Material for the task Block Start

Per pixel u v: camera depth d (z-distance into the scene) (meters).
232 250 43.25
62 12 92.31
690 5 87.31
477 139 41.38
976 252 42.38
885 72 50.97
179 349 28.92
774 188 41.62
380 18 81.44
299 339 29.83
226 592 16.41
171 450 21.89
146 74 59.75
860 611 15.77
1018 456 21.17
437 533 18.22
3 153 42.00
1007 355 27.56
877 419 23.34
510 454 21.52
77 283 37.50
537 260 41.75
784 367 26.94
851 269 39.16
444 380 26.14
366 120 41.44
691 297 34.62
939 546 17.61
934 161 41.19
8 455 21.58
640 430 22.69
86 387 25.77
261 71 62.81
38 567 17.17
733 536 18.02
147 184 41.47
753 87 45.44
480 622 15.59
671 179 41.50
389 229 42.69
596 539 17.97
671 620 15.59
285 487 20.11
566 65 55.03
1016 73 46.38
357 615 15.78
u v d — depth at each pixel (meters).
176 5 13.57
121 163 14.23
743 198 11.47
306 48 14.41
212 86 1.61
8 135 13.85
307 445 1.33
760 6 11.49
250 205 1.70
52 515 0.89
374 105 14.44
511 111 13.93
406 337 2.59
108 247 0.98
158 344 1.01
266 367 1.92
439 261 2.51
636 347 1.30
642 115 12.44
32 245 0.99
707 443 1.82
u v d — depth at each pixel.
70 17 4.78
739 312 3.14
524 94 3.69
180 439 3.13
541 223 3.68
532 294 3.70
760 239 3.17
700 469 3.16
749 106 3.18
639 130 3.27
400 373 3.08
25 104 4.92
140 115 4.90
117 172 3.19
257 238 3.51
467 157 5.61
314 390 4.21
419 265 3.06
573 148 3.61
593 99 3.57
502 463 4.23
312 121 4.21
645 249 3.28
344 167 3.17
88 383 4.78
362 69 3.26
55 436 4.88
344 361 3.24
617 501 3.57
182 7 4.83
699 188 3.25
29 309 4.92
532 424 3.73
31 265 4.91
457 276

Material for the task Block End

* **How to complete this task**: What is needed is the number of lines in the records that contain the string "each", stated with nothing else.

* **Solution for this problem**: 2